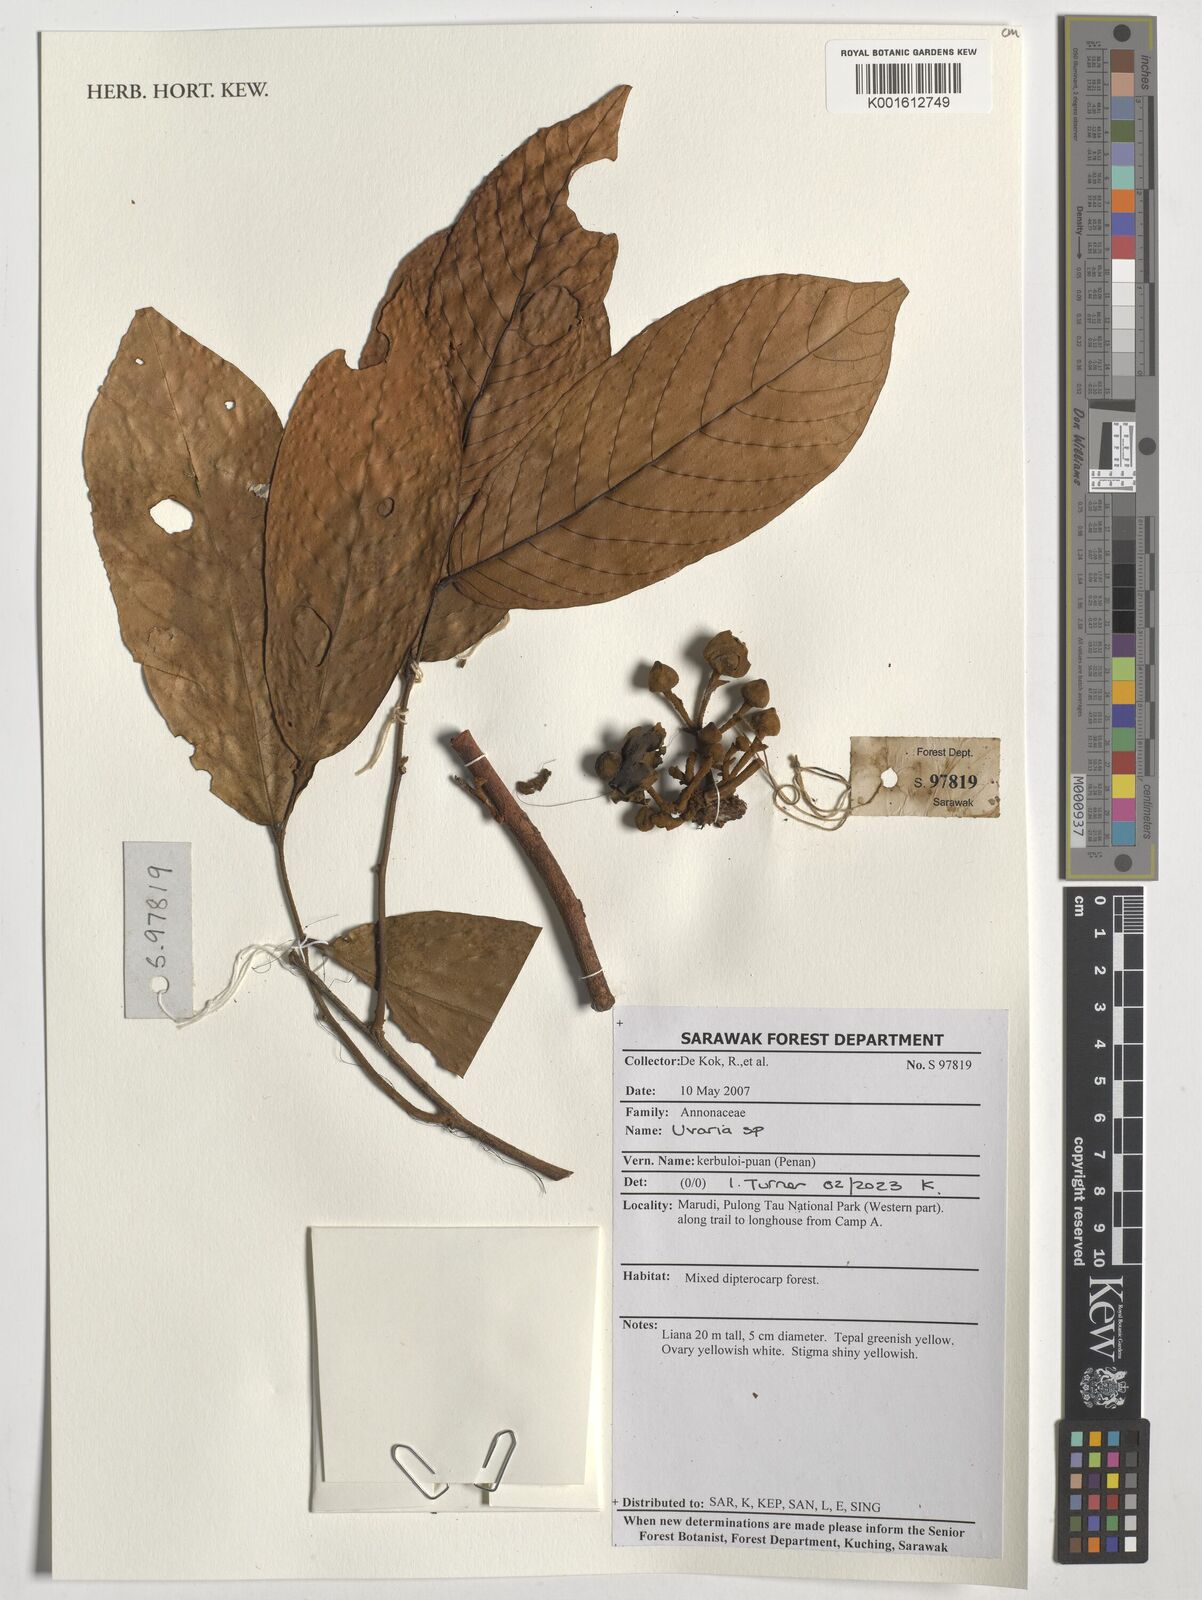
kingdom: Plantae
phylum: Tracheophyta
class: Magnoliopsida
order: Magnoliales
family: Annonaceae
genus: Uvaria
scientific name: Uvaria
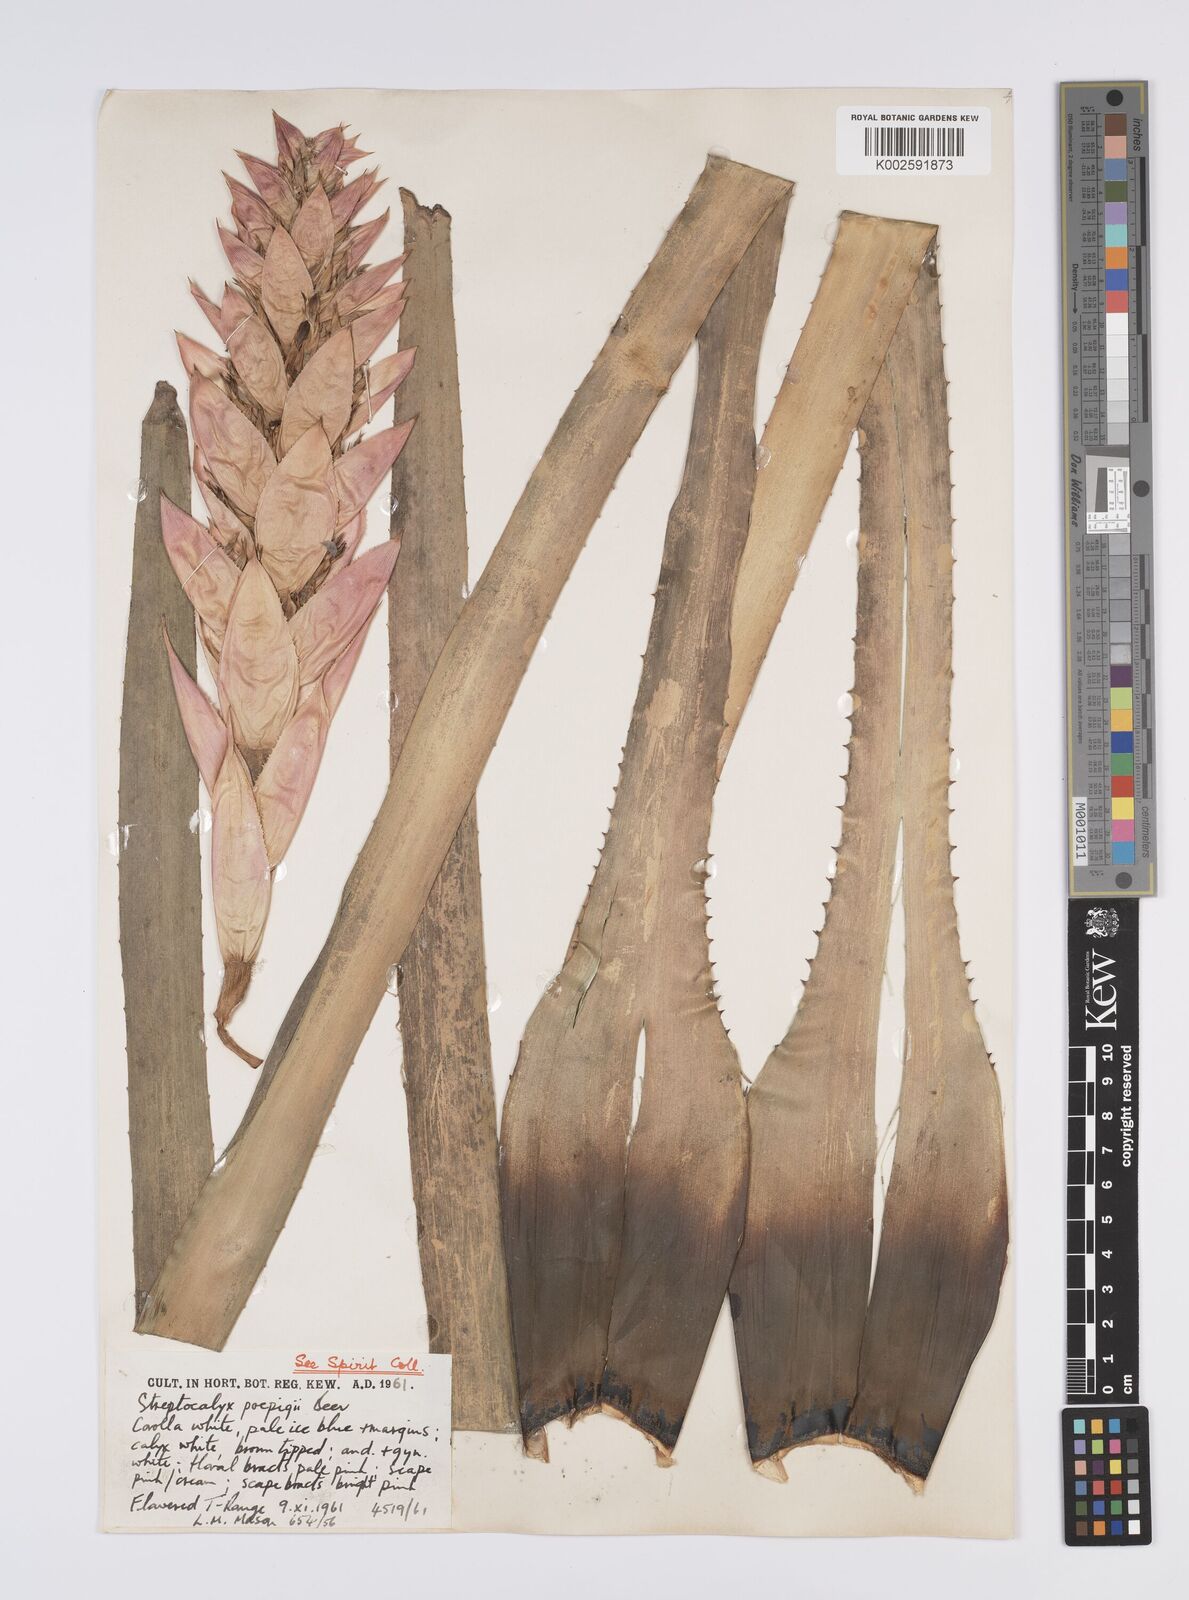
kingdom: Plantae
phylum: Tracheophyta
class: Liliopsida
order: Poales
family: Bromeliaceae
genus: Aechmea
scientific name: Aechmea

■ ■ ■

*STATED EXERCISE:* Please copy every line above word for word, leaving out the pictures.

*FULL OUTPUT:*
kingdom: Plantae
phylum: Tracheophyta
class: Magnoliopsida
order: Magnoliales
family: Annonaceae
genus: Uvaria
scientific name: Uvaria
kingdom: Plantae
phylum: Tracheophyta
class: Liliopsida
order: Poales
family: Bromeliaceae
genus: Aechmea
scientific name: Aechmea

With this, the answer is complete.